Looks like this poetry book has exposed another "home truth" inadvertently.

author by Andrei Zdhanovpublication date Sun Jul 27, 2008 00:14author address author phone Report this post to the editors

There are a batch of reviews of Higgins's previous book of poems at
http://www.salmonpoetry.com/theboy.html

and his poetry is also, it seems, talked about in this book
http://www.cambridge.org/us/catalogue/catalogue.asp?isb...s=fro

author by Pound Manpublication date Sat Jul 26, 2008 21:50author address author phone Report this post to the editors

Poetry can be judged on aesthetics and hermeneutics i.e. according to the quality and aptness of the language used, and according to its meaningful importance. A Mussolini-loving fascist like Ezra Pound is considered to be one of the leading English-speaking literary figures on account of his mastery of language as well as his seminal influence on Eliot and other key literary figures who were around during the 1920s and 30s.
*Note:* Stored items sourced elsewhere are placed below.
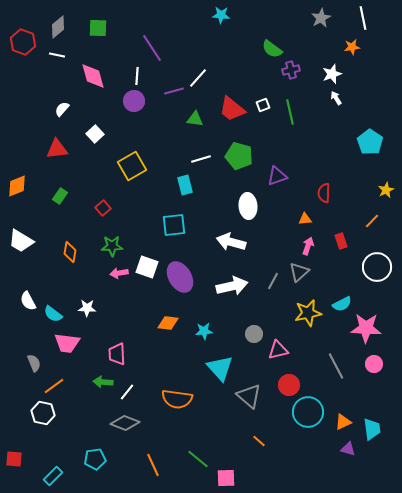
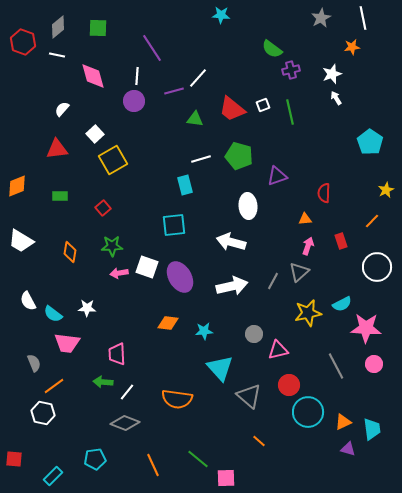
yellow square at (132, 166): moved 19 px left, 6 px up
green rectangle at (60, 196): rotated 56 degrees clockwise
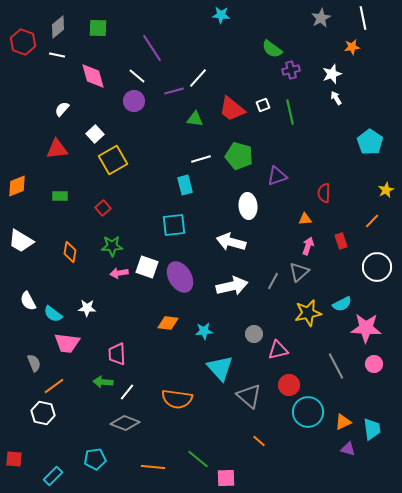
white line at (137, 76): rotated 54 degrees counterclockwise
orange line at (153, 465): moved 2 px down; rotated 60 degrees counterclockwise
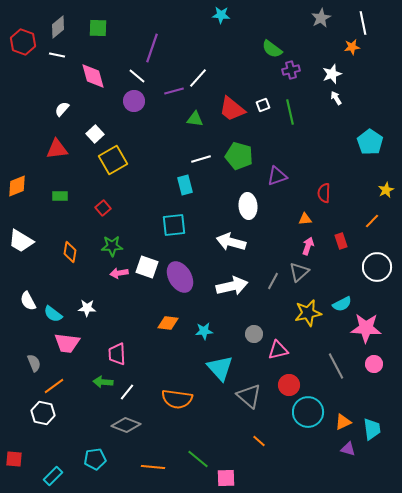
white line at (363, 18): moved 5 px down
purple line at (152, 48): rotated 52 degrees clockwise
gray diamond at (125, 423): moved 1 px right, 2 px down
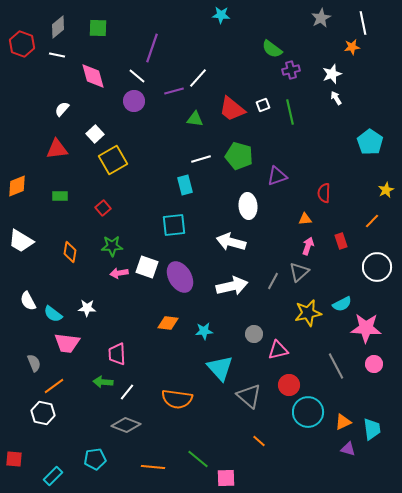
red hexagon at (23, 42): moved 1 px left, 2 px down
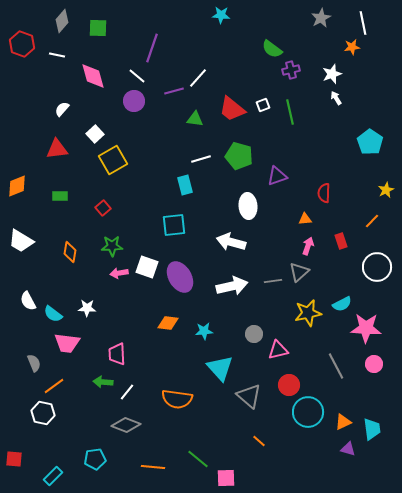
gray diamond at (58, 27): moved 4 px right, 6 px up; rotated 10 degrees counterclockwise
gray line at (273, 281): rotated 54 degrees clockwise
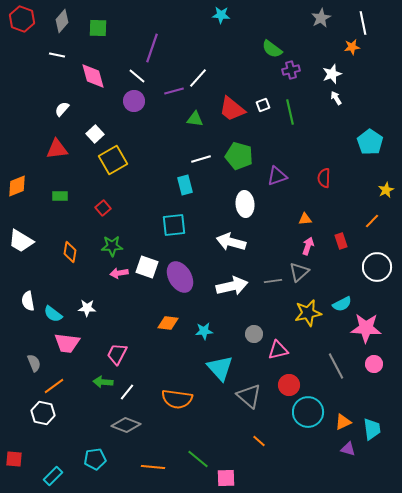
red hexagon at (22, 44): moved 25 px up
red semicircle at (324, 193): moved 15 px up
white ellipse at (248, 206): moved 3 px left, 2 px up
white semicircle at (28, 301): rotated 18 degrees clockwise
pink trapezoid at (117, 354): rotated 30 degrees clockwise
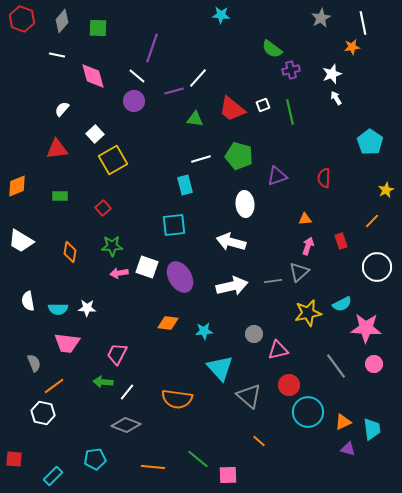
cyan semicircle at (53, 314): moved 5 px right, 5 px up; rotated 36 degrees counterclockwise
gray line at (336, 366): rotated 8 degrees counterclockwise
pink square at (226, 478): moved 2 px right, 3 px up
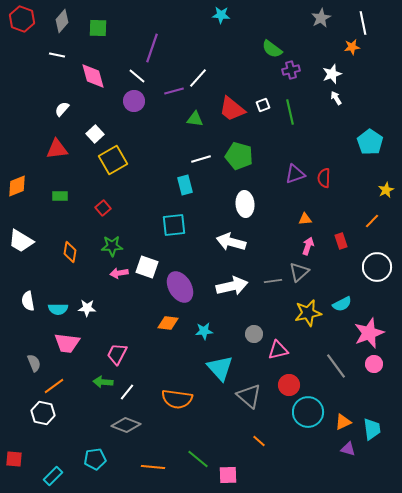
purple triangle at (277, 176): moved 18 px right, 2 px up
purple ellipse at (180, 277): moved 10 px down
pink star at (366, 328): moved 3 px right, 5 px down; rotated 24 degrees counterclockwise
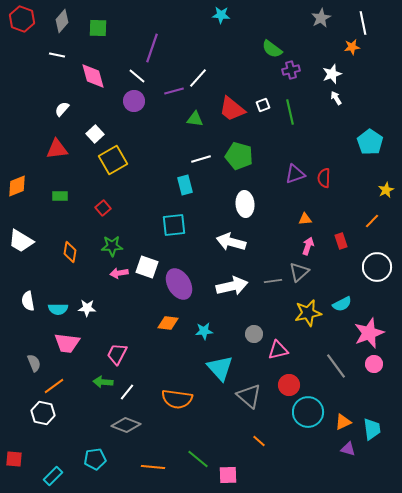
purple ellipse at (180, 287): moved 1 px left, 3 px up
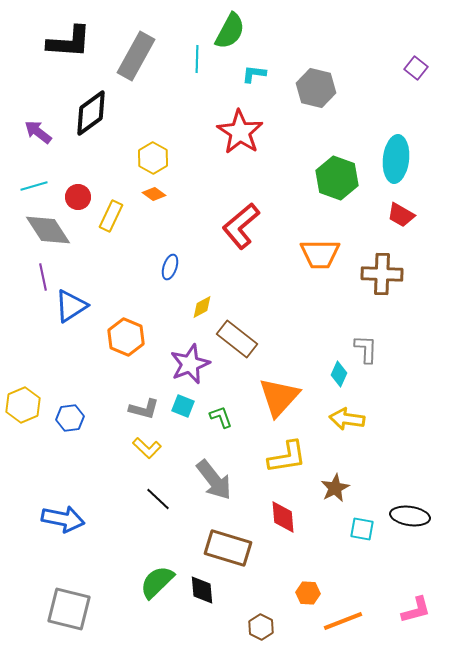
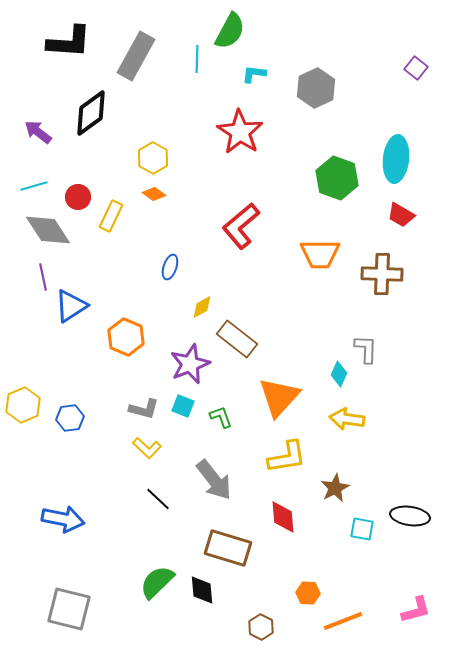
gray hexagon at (316, 88): rotated 21 degrees clockwise
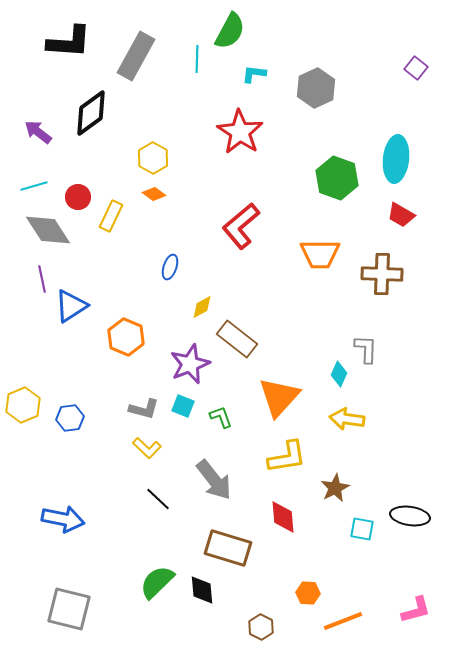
purple line at (43, 277): moved 1 px left, 2 px down
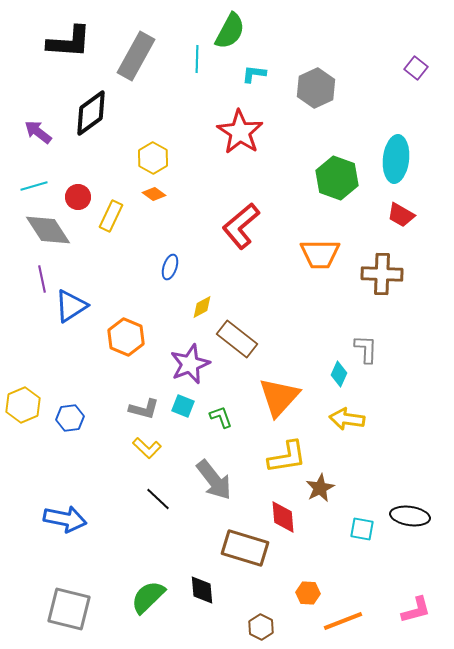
brown star at (335, 488): moved 15 px left
blue arrow at (63, 519): moved 2 px right
brown rectangle at (228, 548): moved 17 px right
green semicircle at (157, 582): moved 9 px left, 15 px down
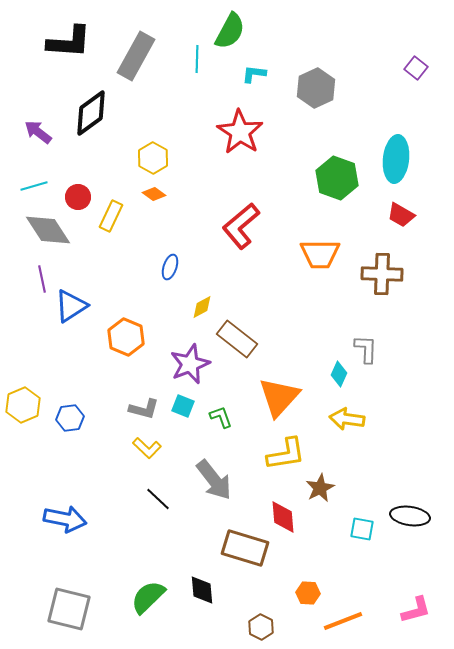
yellow L-shape at (287, 457): moved 1 px left, 3 px up
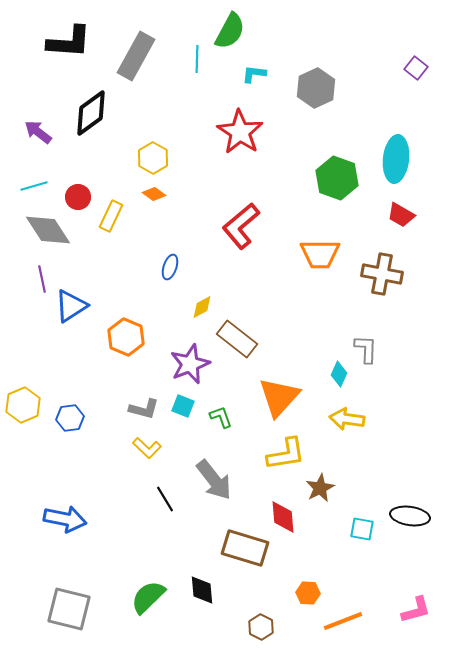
brown cross at (382, 274): rotated 9 degrees clockwise
black line at (158, 499): moved 7 px right; rotated 16 degrees clockwise
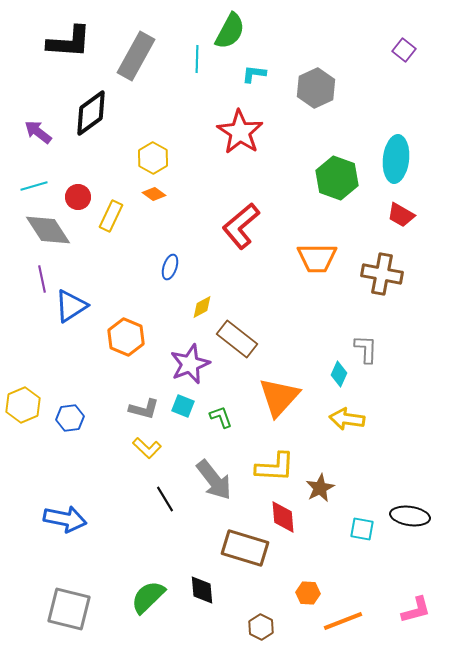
purple square at (416, 68): moved 12 px left, 18 px up
orange trapezoid at (320, 254): moved 3 px left, 4 px down
yellow L-shape at (286, 454): moved 11 px left, 13 px down; rotated 12 degrees clockwise
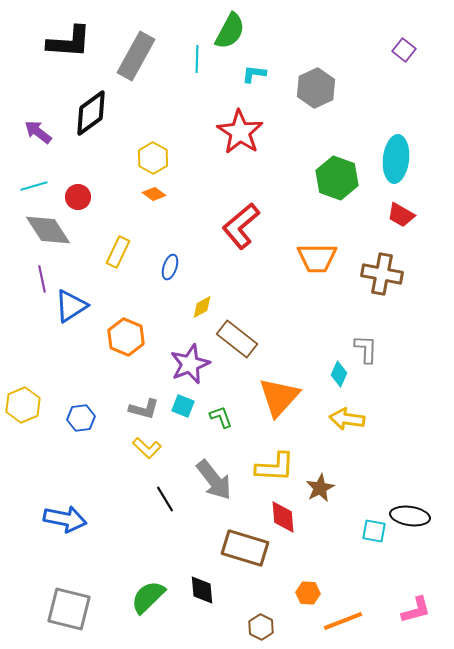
yellow rectangle at (111, 216): moved 7 px right, 36 px down
blue hexagon at (70, 418): moved 11 px right
cyan square at (362, 529): moved 12 px right, 2 px down
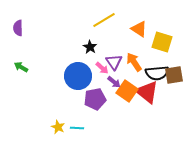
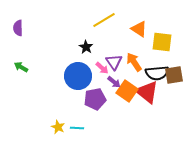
yellow square: rotated 10 degrees counterclockwise
black star: moved 4 px left
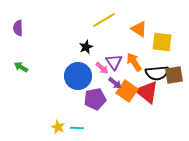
black star: rotated 16 degrees clockwise
purple arrow: moved 1 px right, 1 px down
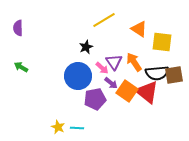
purple arrow: moved 4 px left
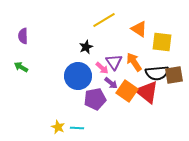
purple semicircle: moved 5 px right, 8 px down
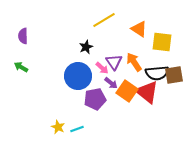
cyan line: moved 1 px down; rotated 24 degrees counterclockwise
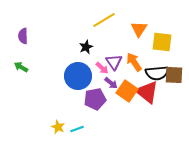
orange triangle: rotated 30 degrees clockwise
brown square: rotated 12 degrees clockwise
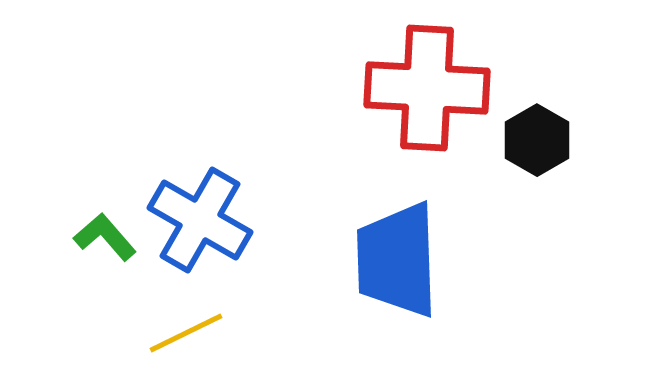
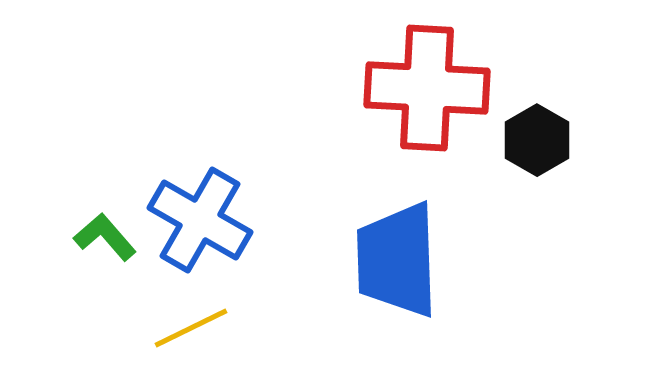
yellow line: moved 5 px right, 5 px up
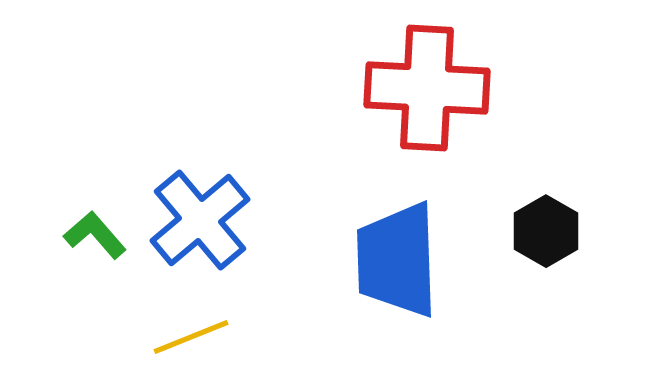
black hexagon: moved 9 px right, 91 px down
blue cross: rotated 20 degrees clockwise
green L-shape: moved 10 px left, 2 px up
yellow line: moved 9 px down; rotated 4 degrees clockwise
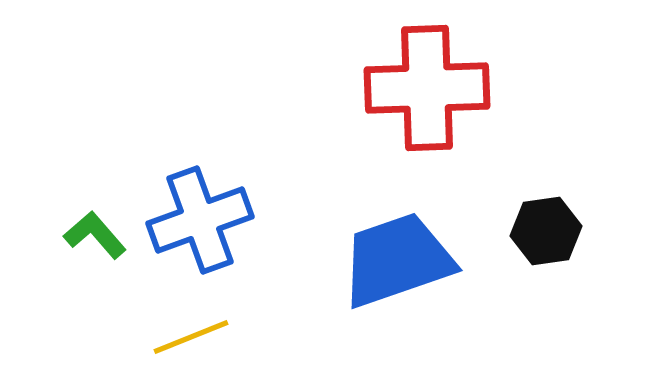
red cross: rotated 5 degrees counterclockwise
blue cross: rotated 20 degrees clockwise
black hexagon: rotated 22 degrees clockwise
blue trapezoid: rotated 73 degrees clockwise
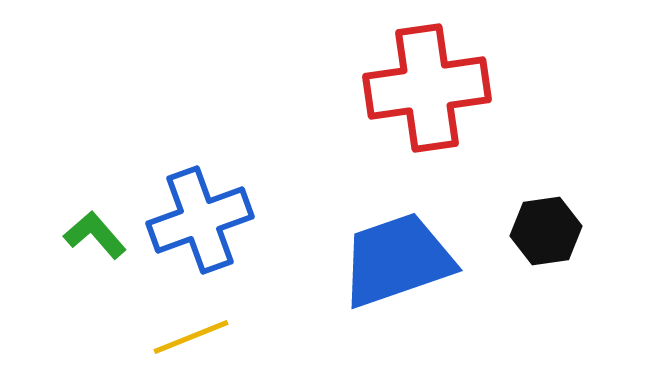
red cross: rotated 6 degrees counterclockwise
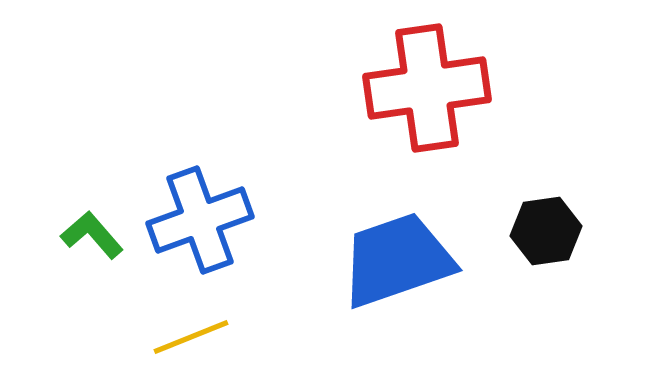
green L-shape: moved 3 px left
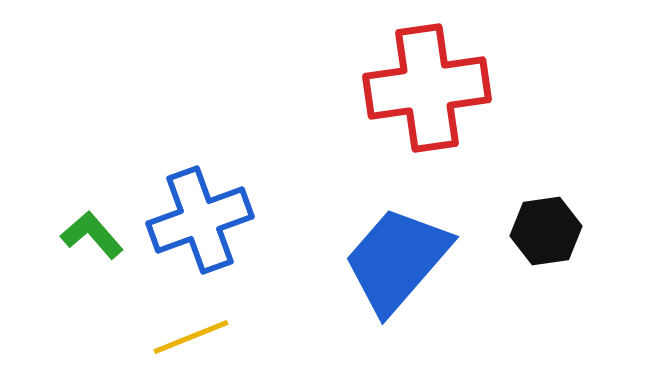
blue trapezoid: rotated 30 degrees counterclockwise
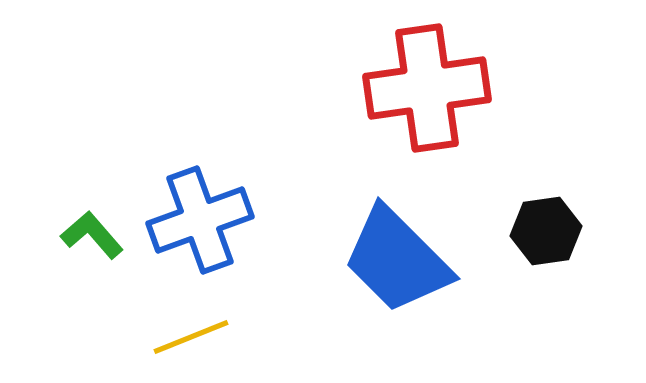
blue trapezoid: rotated 86 degrees counterclockwise
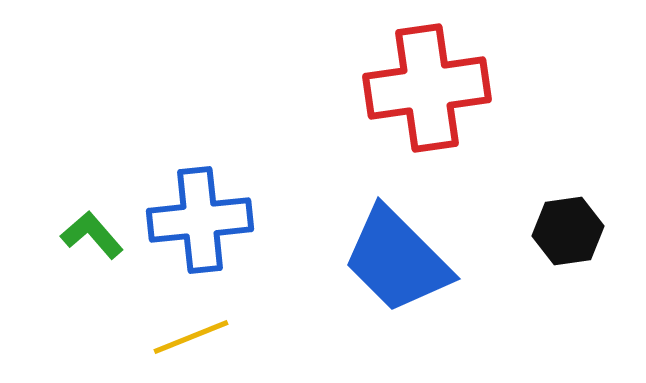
blue cross: rotated 14 degrees clockwise
black hexagon: moved 22 px right
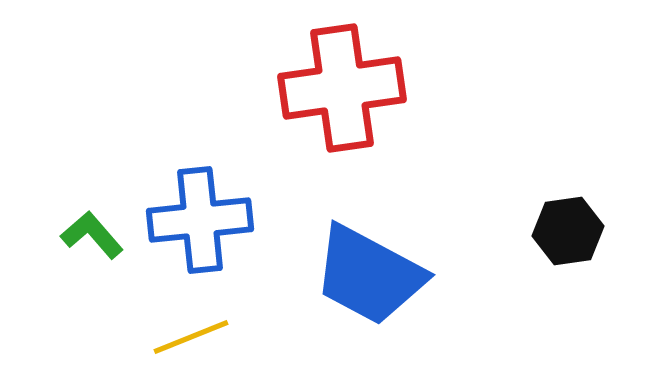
red cross: moved 85 px left
blue trapezoid: moved 28 px left, 15 px down; rotated 17 degrees counterclockwise
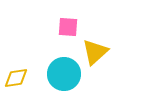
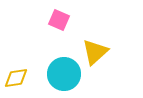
pink square: moved 9 px left, 7 px up; rotated 20 degrees clockwise
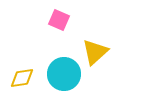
yellow diamond: moved 6 px right
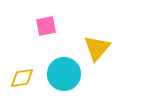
pink square: moved 13 px left, 6 px down; rotated 35 degrees counterclockwise
yellow triangle: moved 2 px right, 4 px up; rotated 8 degrees counterclockwise
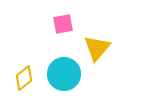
pink square: moved 17 px right, 2 px up
yellow diamond: moved 2 px right; rotated 30 degrees counterclockwise
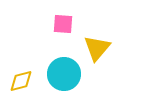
pink square: rotated 15 degrees clockwise
yellow diamond: moved 3 px left, 3 px down; rotated 25 degrees clockwise
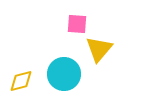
pink square: moved 14 px right
yellow triangle: moved 2 px right, 1 px down
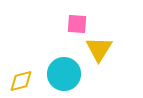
yellow triangle: rotated 8 degrees counterclockwise
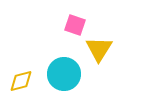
pink square: moved 2 px left, 1 px down; rotated 15 degrees clockwise
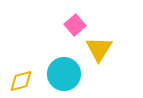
pink square: rotated 30 degrees clockwise
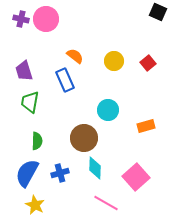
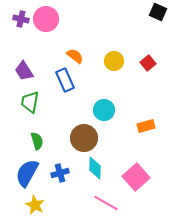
purple trapezoid: rotated 15 degrees counterclockwise
cyan circle: moved 4 px left
green semicircle: rotated 18 degrees counterclockwise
His dotty views about interest rates and his hangups about members of the jewish faith are distasteful, often obscene, but literary critics don't estimte his permanent literary worth on these grounds alone. A conservative poet like Eliot is regarded as major on account of the culturally groundbreaking nature of The Waste Land written in 1922 and his influence on many contemporaries. His views on traditional western values and his sentimental penchant for high church anglicanism strike many admirers of his verse as archaic, but that is not the point. Those who wish to discuss a recently published collection of poems in Galway would do a better service to poetry by homing in firstly on the poet's grasp of language and awareness of poetic traditions. After that they can quibble the hermeneutics.

author by socialist potepublication date Sat Jul 26, 2008 16:20author address author phone Report this post to the editors

if you are unaware of the role of poetry within society, and or the role of literature,
then you are indoctrinated.

(((it's really dat simple, like mon))).